**PROBLEM DESCRIPTION**
Only the stretch of the listing below that runs from the line with "Metres; depth is" through the line with "The point (100, 562) lands on what?" is to be printed, exactly and with both ends.

======== EXCERPTED RECORDS

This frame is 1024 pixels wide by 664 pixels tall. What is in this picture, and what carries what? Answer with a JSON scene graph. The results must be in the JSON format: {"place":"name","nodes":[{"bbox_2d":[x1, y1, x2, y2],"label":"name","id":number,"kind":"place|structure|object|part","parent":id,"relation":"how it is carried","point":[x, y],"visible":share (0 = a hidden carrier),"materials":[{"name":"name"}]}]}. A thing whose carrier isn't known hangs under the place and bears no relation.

================
======== EXCERPTED RECORDS

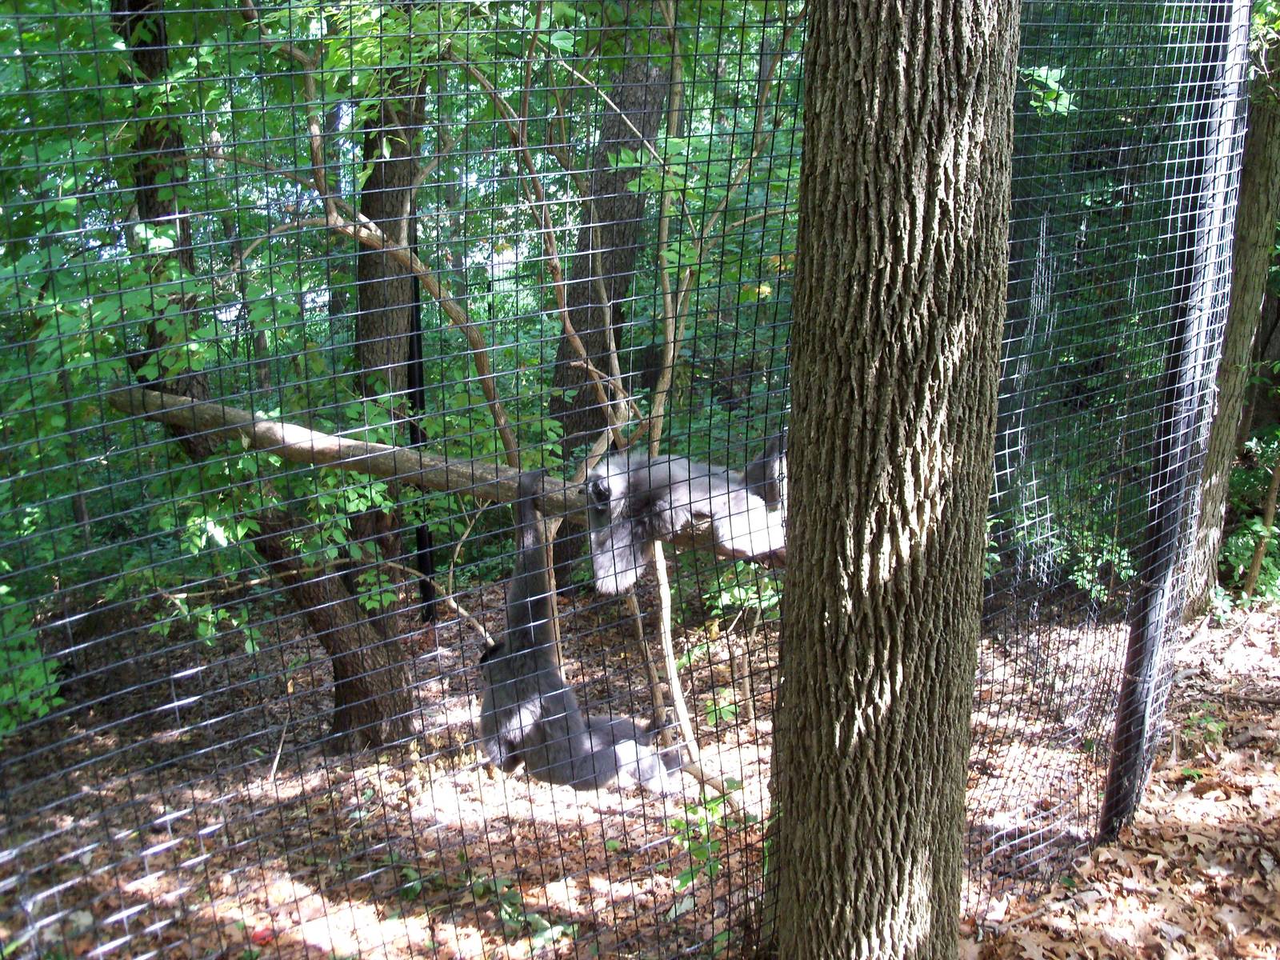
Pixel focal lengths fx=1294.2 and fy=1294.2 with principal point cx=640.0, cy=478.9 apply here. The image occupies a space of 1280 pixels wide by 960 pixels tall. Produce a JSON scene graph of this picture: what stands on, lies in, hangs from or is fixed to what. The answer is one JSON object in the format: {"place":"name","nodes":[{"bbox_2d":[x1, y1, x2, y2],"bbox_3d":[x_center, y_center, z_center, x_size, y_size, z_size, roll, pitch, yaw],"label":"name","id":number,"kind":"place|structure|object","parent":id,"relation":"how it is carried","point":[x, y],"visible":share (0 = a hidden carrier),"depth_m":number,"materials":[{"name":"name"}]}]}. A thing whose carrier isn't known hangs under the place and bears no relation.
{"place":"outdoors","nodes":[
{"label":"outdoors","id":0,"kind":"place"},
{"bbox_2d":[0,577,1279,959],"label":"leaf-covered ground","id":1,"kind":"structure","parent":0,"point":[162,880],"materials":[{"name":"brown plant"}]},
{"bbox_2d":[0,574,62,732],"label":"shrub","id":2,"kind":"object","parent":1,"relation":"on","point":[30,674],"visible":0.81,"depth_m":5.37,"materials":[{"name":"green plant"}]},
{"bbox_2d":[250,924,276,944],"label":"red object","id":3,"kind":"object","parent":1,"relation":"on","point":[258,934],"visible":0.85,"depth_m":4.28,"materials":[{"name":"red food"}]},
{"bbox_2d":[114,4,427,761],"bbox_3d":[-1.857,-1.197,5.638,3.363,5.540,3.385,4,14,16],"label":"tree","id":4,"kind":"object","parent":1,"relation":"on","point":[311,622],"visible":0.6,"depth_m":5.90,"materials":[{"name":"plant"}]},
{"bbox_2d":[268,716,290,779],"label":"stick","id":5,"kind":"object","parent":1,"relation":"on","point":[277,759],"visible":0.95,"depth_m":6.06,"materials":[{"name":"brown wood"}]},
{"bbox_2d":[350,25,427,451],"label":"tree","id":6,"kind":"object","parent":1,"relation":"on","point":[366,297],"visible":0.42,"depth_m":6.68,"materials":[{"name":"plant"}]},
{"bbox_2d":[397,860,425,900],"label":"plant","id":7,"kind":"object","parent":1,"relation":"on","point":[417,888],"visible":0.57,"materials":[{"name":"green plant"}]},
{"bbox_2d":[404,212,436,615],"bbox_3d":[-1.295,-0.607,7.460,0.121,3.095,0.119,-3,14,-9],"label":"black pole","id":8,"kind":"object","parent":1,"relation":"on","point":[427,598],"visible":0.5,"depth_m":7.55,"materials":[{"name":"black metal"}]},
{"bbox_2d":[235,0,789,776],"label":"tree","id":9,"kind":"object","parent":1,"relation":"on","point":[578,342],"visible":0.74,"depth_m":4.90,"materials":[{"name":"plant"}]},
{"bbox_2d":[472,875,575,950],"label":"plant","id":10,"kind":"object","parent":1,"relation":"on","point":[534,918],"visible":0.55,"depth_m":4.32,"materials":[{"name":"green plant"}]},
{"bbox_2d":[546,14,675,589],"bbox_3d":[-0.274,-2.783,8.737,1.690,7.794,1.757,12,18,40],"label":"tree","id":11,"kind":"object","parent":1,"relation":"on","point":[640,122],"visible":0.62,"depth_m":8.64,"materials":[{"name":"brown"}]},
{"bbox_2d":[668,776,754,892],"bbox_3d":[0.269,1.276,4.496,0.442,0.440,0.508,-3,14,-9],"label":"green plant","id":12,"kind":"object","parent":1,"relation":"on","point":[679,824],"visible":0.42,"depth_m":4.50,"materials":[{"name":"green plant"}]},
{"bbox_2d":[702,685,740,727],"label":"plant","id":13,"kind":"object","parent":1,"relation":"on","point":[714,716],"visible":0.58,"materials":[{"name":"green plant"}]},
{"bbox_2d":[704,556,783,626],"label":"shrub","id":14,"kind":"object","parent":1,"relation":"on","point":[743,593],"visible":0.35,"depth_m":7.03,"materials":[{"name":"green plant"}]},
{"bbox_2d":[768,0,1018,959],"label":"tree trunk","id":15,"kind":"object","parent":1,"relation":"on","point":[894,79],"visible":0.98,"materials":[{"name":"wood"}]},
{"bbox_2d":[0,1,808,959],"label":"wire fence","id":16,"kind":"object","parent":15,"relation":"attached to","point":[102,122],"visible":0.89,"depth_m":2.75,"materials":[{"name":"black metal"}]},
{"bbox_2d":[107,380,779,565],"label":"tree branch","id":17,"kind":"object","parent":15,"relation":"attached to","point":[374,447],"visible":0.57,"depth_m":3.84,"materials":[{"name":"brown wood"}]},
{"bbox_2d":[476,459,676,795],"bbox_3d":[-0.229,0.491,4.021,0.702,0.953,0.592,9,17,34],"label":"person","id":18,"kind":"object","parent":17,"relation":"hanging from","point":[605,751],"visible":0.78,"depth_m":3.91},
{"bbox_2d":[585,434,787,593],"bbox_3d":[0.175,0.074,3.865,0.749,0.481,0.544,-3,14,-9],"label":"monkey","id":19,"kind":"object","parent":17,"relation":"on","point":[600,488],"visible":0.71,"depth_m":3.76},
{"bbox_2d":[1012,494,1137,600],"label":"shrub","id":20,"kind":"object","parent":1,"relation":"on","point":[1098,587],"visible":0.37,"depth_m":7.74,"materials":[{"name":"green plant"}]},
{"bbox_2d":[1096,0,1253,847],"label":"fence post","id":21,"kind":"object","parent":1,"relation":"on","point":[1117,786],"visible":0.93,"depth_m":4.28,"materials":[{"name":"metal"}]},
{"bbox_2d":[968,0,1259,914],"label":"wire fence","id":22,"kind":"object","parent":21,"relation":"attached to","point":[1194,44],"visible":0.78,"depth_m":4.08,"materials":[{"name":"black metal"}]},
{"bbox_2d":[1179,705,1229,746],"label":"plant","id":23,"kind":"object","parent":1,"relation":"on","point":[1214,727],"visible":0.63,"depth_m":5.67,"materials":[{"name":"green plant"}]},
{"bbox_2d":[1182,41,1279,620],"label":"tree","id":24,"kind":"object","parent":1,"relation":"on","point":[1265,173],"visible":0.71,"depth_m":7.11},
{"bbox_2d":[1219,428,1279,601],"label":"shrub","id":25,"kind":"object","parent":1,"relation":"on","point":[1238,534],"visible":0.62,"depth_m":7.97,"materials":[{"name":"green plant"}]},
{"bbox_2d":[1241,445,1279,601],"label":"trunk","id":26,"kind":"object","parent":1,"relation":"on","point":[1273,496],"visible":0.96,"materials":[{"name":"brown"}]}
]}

================
======== EXCERPTED RECORDS

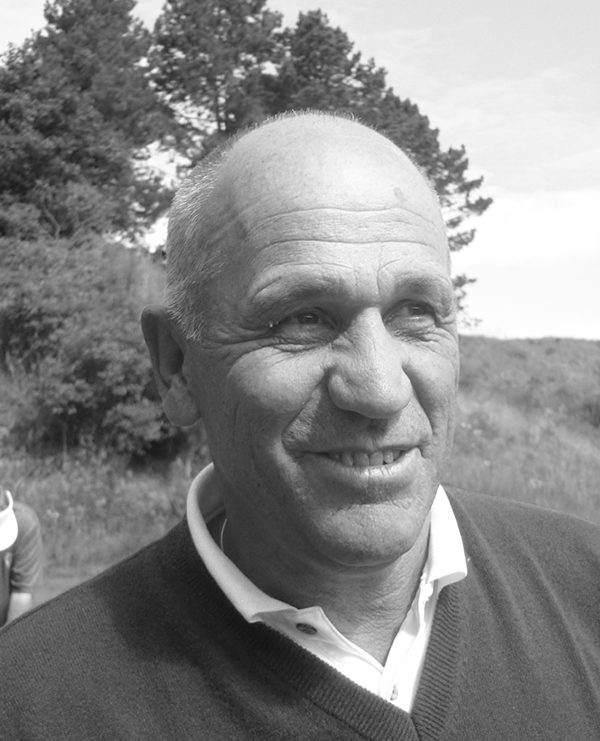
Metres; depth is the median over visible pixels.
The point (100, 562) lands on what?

================

**PROBLEM SOLUTION**
Metres; depth is the median over visible pixels.
The point (100, 562) lands on what?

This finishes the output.